Germans urge Greek economy takeover

More Greek woe. Greek PM Lucas Papademos claimed last night Greece was on the brink (again) of being forced out of the euro, given the reluctance of international investors to agree a debt deal.

Meanwhile the Germans appear more intent then ever on grabbing control of the Greek economy - to the absolute fury, unsurprisingly, of the Greek people. What chance a deal now?

EU control

"Sovereignty is a red line that no one would dare cross," Greek culture minister Pavlos Geroulanos is quoted as saying in the Mail. "I would rather resign than allow anybody to tell us the way we should be spending our money."

Currently EU leaders are yet again assembling in Brussels. There is serious doubt about whether Greece is capable of implementing much-needed austerity measures, such as hiking taxes. Yet without another EU hand-out, Greece cannot repay €15 billion of loans due by March.


German economic minister Philipp Rösler now wants external control over the Greek economy. Leadership and monitoring, he claims, must come via the EU. An extraordinary statement: how can any EU country cede control of their budgetary control? Deeply shameful for Greece encouraging more transfer of wealth, inevitably, from a sovereign state to private creditors.

It's likely that the chance of a deal will drag on yet.
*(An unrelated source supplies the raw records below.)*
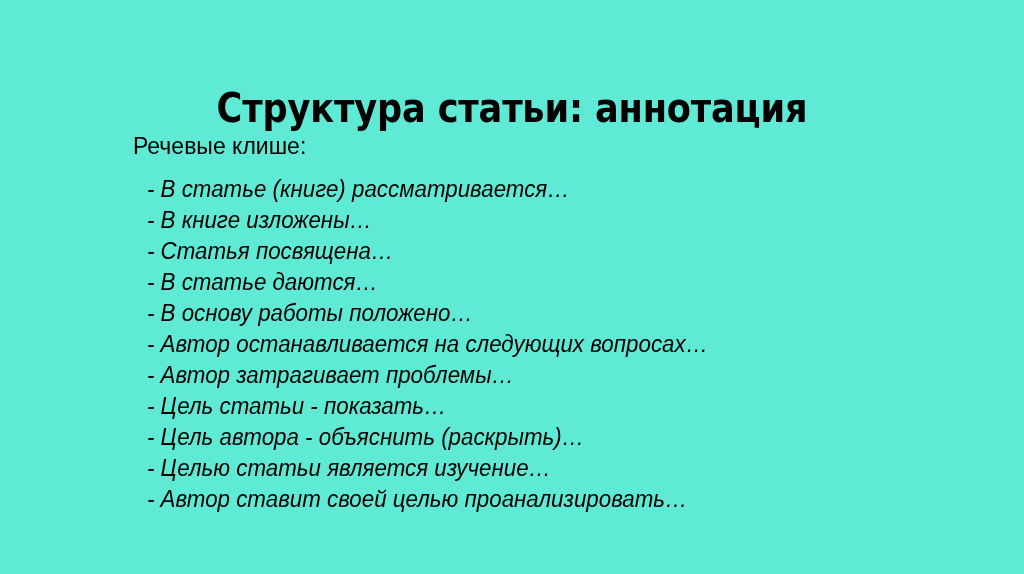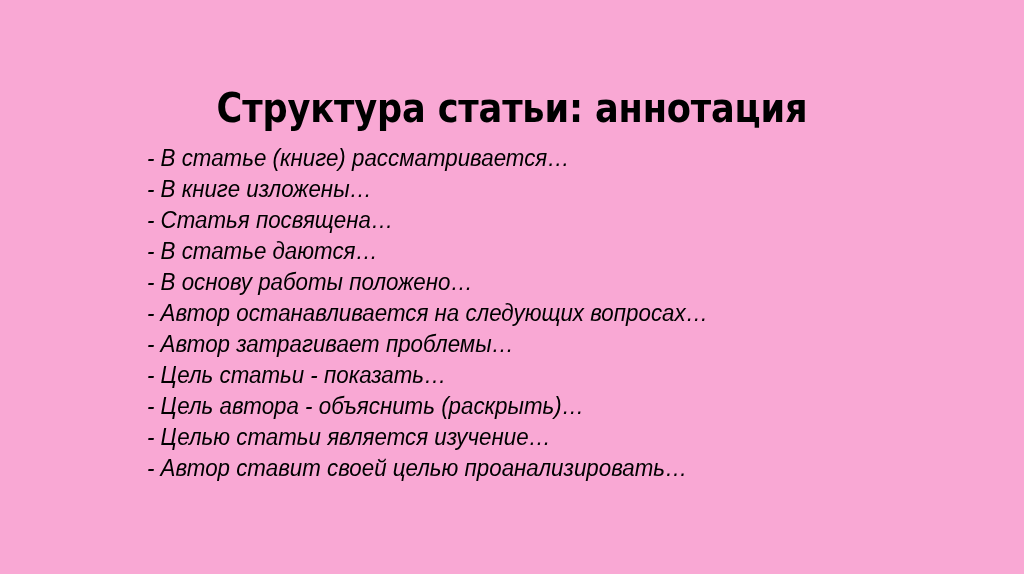"Структура статьи: аннотация" .slide { background: #f9a8d4 -> #5eead4 }
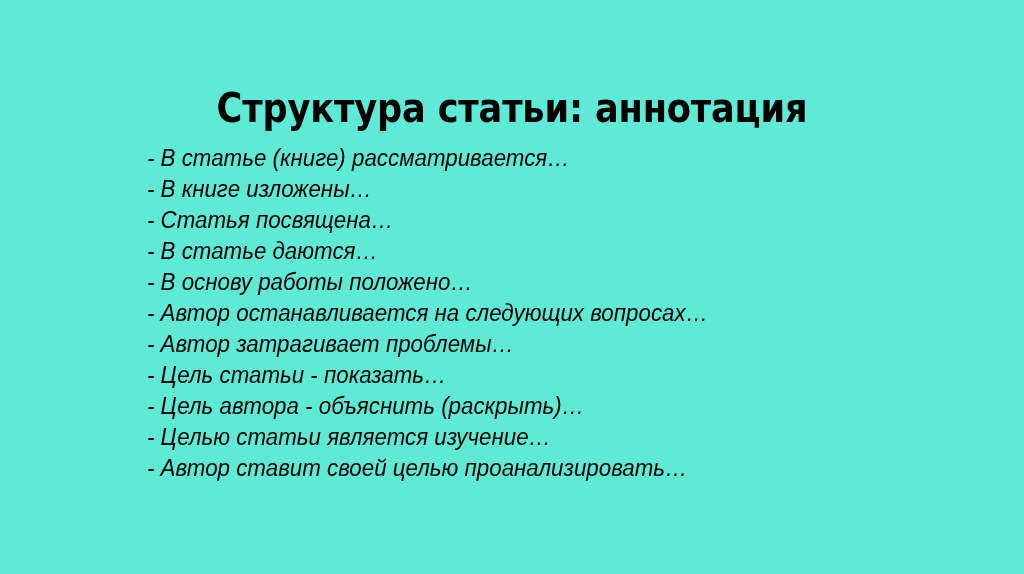"Речевые клише:" div.clause-heading { html: none -> <div>Речевые клише:</div> }
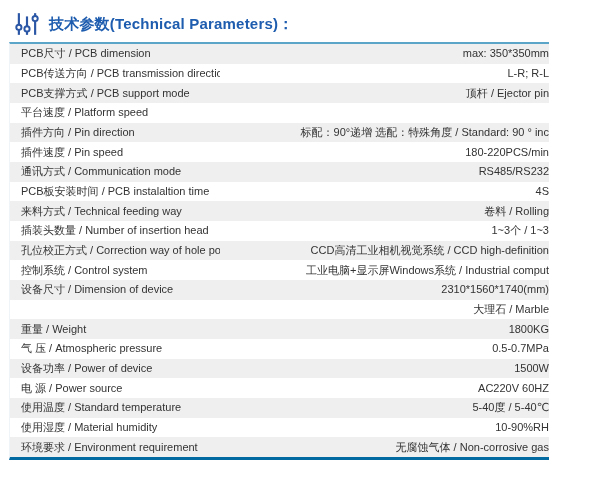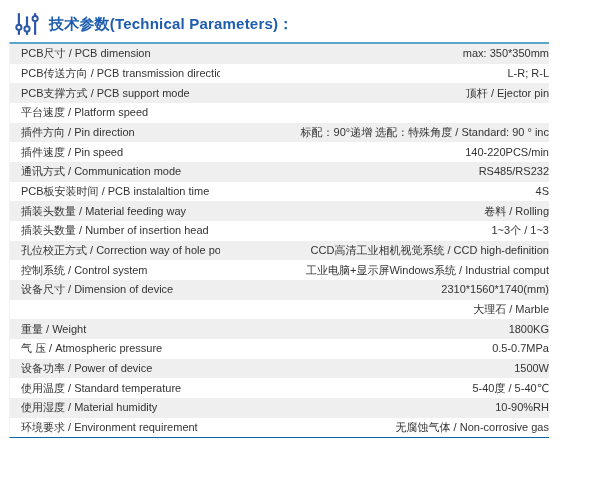"PCB尺寸 / PCB dimension" .param-table { border-bottom: 1px solid #0369a1 -> 3px solid #0369a1 }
European deadlines have a habit of coming - and going. Or manoeuvring Greece now into a position, very possibly, of orderly default. But that brings huge risk with it, depleting the bail-out pot further for other Southern Med borrowers.

The current situation is hugely undemocratic for Greeks. So far UK politicians have reacted ambivalently to the German move, though Iain Duncan Smith appears an exception, stating that effective German control over the Greek economy is a threat to democracy.